According to AfghanEvac, a nonprofit group that helps resettle Afghan evacuees, the Trump administration is also considering sending as many as 1,100 Afghans to Congo, many of whom helped U.S. forces during the war in Afghanistan. However, President Trump told reporters last week that he wasn't aware of this plan.

Still, in Congo itself, the arrival of the Latin Americans, and the prospect of hundreds of Afghans following them, is proving highly controversial.

On Monday, protesters burned tires in Kinshasa and marched through the streets carrying banners against hosting what they called "Afghan mercenaries." This followed a sit-in in front of the U.S. embassy held last week.

For many Congolese people, the migration deal is in poor taste.
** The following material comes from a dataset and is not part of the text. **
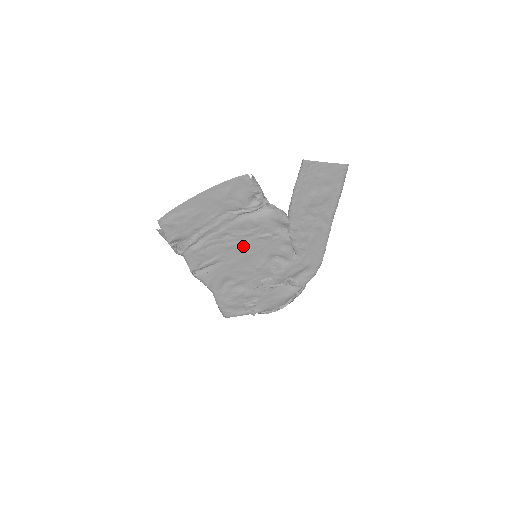
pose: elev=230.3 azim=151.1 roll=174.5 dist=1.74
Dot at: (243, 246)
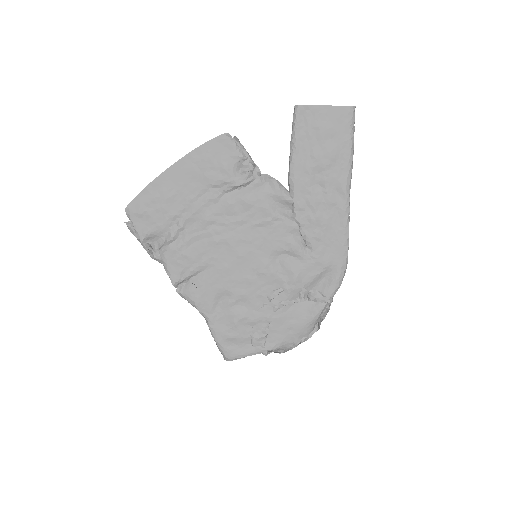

About one million Congolese citizens are themselves refugees, having sought shelter for the most part in neighboring states. Conflict has also displaced nearly seven million people inside Congo.

Opposition politicians have been quick to denounce the policy. Over the weekend Congolese opposition politician Delly Sessanga challenged President Felix Tshisekedi over the issue.

"What have the Congolese done to you that you would reduce this already devastated nation to a dumping ground for U.S. immigration and security policies?" Sessanga said.

'We don't know what will happen'

For the deportees back in the hotel, there is confusion—and also fear. Many said they had neither money nor passports. The International Organization for Migration (IOM) is assisting the group, and some are in touch with their lawyers back in the U.S.

The Ecuadorian man compared the situation to human trafficking, noting that the group had been forcibly deported.

"I'm here in a place where I can't do anything," he said. "I want to return to my country."

One Colombian woman said that all of their cases were complicated. "We don't know what will happen to us," she said.

For now, they remain in limbo—thousands of miles from home, in a country that is unfamiliar to them, where they are far from welcome and have little sense of what comes next.